** Begin PASSAGE GIVEN **

Ellen Cranitch

Sounding the Sonnet

When, in 1621, Lady Mary Wroth wrote her sonnet In this strange labyrinth how shall I turn.., she could have been speaking for Don Paterson. Paterson has spent more time than most in that selfsame sonnet-labyrinth, navigating its contours and sounding its depths. His own sonnets include pieces as diverse as Landing Light’s blissful ‘Waking with Russell’ and the quasi-sonnet, ‘(IV)’ in Rain’s elegiac sequence ‘Phantom’ where grief and the most irreducible philosophical questions are held in knotted syntax. He’s written two books about the form, 101 Sonnets (1999) and Reading Shakespeare’s Sonnets (2010). Paterson’s passion is writ large for the formal model he has made his own.

Some books advance a poet’s work in a different way to others. While Landing Light, Paterson’s fourth collection, propelled the poetry forward, all guns blazing, across a dazzling variety of meters and forms, 40 Sonnets advances the oeuvre in a quieter way. Virtuosity is still to the fore, so too, a range of rhyme schemes. But what distinguishes this book is a new urgency about bearing witness to life’s ordinary miracles and a serious, characteristically ambitious, taking on of searching philosophical questions. The consistency of the sonnet form over forty poems, despite its many variations, particularly facilitates the re-examination of what have emerged as this poet’s overriding themes.

The sonnet, as Paterson himself has written, is ‘one of the most characteristic shapes human thought can take’. This book is full of questions which are probed through the unique strategies of the sonnet, through its specific combination of lyric and argument. Are they all sonnets? They’re all designated as such. Paterson’s definition of the sonnet in 101 Sonnets was strikingly inclusive, particularly with reference in the Petrachan form he himself favours, to the volta or turn. Paterson thinks around that turn. Most of the sonnets here hug its contours and one of the pleasures of the volume is the myriad ways the poems negotiate that shift, sometimes curt as a flipped table tennis bat, other times smoothly as a calm river bend. The collection includes traditional and innovative sonnets. The most arresting poems are the ones in which the presence of the traditional sonnet form is most powerfully felt, either because the poem runs with it, as in ‘The Air’ or runs against it, as in ‘Sentinel’.

** End PASSAGE GIVEN **
** Begin RECORDS FOR PROCESSING **

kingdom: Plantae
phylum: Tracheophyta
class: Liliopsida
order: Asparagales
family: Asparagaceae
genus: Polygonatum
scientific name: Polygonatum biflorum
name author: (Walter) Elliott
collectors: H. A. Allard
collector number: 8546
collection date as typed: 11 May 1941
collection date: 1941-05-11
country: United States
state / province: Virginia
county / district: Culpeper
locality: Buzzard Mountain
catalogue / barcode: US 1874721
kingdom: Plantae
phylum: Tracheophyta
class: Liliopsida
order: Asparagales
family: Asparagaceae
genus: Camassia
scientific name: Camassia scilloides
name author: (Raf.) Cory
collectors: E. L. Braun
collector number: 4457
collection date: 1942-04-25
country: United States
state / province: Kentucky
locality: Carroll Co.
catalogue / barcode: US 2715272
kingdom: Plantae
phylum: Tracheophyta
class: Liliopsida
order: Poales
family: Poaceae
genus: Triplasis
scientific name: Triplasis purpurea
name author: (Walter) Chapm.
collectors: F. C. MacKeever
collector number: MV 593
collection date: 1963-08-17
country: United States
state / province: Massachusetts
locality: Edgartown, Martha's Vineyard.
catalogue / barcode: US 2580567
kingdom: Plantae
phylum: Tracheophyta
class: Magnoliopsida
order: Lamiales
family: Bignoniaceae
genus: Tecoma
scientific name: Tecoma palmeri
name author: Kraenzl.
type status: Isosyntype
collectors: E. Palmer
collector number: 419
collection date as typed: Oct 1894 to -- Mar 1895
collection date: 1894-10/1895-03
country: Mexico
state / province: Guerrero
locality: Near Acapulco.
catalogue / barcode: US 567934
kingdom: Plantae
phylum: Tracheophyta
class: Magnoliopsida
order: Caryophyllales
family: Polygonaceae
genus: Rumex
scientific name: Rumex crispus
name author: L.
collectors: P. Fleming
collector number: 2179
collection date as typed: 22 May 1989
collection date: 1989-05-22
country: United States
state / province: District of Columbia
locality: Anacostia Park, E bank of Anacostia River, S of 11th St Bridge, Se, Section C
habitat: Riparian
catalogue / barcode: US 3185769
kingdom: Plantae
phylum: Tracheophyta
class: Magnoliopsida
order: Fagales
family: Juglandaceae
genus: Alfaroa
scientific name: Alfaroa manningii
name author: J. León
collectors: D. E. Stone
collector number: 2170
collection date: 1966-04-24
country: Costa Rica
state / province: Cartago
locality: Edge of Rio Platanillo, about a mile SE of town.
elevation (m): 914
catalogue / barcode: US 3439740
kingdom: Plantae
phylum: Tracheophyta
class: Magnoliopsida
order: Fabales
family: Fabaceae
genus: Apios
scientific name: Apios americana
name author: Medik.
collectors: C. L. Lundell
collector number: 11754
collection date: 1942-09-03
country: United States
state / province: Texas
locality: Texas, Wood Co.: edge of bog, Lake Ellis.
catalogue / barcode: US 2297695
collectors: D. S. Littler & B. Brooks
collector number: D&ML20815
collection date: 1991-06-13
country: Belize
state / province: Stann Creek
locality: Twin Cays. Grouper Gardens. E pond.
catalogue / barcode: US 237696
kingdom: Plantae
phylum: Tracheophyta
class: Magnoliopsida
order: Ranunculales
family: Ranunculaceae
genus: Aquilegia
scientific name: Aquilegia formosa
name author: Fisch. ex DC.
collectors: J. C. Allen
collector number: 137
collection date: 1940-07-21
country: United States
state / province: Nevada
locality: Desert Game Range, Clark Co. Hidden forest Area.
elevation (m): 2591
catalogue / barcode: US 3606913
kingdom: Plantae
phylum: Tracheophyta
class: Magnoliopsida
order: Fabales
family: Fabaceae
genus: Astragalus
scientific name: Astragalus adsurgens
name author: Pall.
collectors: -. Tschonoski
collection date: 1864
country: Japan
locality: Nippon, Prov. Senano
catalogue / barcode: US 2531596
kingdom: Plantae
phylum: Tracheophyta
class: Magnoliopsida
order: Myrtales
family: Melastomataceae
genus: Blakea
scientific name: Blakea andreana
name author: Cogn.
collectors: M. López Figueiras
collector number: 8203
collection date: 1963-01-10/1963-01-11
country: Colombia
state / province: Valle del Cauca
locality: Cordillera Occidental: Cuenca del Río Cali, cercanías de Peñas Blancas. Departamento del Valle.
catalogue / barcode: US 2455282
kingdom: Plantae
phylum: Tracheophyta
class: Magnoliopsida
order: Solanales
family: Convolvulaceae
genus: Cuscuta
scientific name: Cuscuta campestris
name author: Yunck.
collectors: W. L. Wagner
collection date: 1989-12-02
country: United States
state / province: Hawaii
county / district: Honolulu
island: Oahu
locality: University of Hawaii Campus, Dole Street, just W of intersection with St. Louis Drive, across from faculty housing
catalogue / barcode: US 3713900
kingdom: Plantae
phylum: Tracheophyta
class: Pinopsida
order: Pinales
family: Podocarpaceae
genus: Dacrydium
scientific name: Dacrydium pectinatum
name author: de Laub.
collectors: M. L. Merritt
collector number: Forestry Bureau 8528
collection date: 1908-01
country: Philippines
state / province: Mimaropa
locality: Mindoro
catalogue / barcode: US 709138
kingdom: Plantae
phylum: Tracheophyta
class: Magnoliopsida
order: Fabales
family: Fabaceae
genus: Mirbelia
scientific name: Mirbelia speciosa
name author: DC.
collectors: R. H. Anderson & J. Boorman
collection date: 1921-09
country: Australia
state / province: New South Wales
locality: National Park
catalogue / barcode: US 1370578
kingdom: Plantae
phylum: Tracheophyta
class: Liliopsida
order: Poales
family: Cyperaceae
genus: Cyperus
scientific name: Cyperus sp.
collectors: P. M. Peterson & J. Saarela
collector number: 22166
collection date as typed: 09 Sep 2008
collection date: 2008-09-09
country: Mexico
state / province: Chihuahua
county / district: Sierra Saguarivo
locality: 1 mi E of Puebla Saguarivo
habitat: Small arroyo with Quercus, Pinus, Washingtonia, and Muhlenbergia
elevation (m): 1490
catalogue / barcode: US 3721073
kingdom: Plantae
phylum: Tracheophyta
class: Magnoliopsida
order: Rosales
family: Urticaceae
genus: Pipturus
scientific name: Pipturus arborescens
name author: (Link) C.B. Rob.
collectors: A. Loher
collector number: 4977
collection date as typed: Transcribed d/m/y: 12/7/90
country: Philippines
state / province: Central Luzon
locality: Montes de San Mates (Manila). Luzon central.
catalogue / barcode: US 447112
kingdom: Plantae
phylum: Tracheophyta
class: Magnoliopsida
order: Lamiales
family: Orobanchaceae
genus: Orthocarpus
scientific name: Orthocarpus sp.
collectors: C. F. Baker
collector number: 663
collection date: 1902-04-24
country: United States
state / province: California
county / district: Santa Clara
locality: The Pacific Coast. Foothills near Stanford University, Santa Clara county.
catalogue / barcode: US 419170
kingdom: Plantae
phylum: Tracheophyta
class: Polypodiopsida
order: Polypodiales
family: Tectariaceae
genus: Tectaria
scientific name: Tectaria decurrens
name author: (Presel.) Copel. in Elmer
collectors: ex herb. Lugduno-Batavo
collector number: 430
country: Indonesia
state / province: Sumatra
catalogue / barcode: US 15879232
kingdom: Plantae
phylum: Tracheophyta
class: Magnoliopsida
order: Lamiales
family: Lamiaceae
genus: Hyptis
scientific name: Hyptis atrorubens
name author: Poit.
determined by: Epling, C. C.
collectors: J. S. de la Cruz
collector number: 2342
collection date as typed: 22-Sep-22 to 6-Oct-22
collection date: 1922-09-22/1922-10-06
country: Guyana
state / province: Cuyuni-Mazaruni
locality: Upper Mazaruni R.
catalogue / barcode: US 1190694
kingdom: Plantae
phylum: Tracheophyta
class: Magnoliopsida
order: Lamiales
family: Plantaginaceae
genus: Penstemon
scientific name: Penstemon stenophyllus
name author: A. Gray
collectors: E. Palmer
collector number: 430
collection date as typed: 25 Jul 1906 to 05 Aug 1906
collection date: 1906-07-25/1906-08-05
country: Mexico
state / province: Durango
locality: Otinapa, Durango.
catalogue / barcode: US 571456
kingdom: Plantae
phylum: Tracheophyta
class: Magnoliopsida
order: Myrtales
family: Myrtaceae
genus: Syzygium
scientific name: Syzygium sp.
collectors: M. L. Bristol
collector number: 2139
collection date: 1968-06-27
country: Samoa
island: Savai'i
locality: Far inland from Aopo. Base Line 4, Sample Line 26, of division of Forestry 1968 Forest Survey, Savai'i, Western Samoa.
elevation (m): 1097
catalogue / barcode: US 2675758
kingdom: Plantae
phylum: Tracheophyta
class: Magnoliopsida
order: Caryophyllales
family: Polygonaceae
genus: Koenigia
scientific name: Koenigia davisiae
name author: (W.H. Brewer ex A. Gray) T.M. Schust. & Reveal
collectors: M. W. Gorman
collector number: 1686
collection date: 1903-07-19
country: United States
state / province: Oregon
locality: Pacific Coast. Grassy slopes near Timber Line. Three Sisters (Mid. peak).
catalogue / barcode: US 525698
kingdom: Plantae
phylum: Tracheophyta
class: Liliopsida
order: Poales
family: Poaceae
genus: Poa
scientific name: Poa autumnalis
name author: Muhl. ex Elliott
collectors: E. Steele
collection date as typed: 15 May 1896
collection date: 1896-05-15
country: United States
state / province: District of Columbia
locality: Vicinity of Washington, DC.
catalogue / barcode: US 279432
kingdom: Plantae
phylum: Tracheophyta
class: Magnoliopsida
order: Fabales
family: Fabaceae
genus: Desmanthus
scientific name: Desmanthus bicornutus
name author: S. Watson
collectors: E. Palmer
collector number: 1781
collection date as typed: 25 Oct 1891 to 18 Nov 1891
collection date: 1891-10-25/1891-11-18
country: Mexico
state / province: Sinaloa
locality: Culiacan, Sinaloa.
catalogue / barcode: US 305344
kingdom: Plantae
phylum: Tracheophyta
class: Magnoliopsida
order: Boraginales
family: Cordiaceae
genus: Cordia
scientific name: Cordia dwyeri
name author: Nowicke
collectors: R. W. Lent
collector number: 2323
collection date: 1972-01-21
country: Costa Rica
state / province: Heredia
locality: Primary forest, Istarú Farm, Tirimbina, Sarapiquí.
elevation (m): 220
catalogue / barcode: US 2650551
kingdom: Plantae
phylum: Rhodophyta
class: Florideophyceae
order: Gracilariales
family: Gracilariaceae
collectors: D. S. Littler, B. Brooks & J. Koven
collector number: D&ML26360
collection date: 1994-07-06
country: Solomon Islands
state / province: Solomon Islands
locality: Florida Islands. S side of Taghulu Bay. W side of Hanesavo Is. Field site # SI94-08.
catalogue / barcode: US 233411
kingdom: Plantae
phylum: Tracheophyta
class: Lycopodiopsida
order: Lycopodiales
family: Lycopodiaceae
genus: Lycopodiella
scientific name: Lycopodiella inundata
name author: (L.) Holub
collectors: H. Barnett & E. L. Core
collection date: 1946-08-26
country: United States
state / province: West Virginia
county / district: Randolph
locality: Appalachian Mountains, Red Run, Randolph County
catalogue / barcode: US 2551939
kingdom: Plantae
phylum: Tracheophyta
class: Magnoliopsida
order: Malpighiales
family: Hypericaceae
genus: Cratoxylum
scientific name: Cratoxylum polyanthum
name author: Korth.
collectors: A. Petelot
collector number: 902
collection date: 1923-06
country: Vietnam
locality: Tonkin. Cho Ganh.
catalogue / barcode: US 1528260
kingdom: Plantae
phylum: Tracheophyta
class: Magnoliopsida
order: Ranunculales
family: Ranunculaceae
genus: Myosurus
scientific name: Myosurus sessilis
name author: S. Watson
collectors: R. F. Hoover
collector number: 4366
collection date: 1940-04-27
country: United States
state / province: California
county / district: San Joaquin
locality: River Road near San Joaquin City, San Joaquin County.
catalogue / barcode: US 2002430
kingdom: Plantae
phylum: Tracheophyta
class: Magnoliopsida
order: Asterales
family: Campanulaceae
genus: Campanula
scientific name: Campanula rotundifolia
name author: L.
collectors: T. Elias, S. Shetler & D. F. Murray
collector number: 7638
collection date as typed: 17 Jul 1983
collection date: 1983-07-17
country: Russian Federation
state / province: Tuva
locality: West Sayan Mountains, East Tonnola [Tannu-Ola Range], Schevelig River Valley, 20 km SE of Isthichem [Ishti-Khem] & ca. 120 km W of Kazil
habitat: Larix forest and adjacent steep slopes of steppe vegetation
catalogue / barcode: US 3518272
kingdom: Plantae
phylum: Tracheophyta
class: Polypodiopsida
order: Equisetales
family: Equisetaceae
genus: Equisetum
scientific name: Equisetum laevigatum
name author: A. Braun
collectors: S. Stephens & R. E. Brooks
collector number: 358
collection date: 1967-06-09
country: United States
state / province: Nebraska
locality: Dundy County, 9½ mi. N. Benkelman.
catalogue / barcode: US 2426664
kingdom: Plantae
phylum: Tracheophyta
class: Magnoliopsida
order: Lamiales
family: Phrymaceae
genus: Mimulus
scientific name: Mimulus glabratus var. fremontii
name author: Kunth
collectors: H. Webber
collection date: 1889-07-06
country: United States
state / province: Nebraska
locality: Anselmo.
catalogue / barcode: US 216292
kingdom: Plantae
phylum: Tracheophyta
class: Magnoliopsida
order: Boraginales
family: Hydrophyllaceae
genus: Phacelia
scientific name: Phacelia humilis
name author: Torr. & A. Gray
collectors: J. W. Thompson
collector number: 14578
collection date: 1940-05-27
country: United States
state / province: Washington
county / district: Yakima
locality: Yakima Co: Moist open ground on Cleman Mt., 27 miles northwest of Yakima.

** End RECORDS FOR PROCESSING **

**WHAT IS ASKED**.
1. Name every book by Don Paterson that the review of his sonnets mentions.
2. In the records, change "scientific name" to "taxon name" and give back only the lines from the first one through the line containing "state / province: Kentucky", both ends included, with nothing else altered.

**FULL SOLUTIONS**.
1.
Landing Light
Rain
101 Sonnets
Reading Shakespeare's Sonnets
40 Sonnets

2.
kingdom: Plantae
phylum: Tracheophyta
class: Liliopsida
order: Asparagales
family: Asparagaceae
genus: Polygonatum
taxon name: Polygonatum biflorum
name author: (Walter) Elliott
collectors: H. A. Allard
collector number: 8546
collection date as typed: 11 May 1941
collection date: 1941-05-11
country: United States
state / province: Virginia
county / district: Culpeper
locality: Buzzard Mountain
catalogue / barcode: US 1874721
kingdom: Plantae
phylum: Tracheophyta
class: Liliopsida
order: Asparagales
family: Asparagaceae
genus: Camassia
taxon name: Camassia scilloides
name author: (Raf.) Cory
collectors: E. L. Braun
collector number: 4457
collection date: 1942-04-25
country: United States
state / province: Kentucky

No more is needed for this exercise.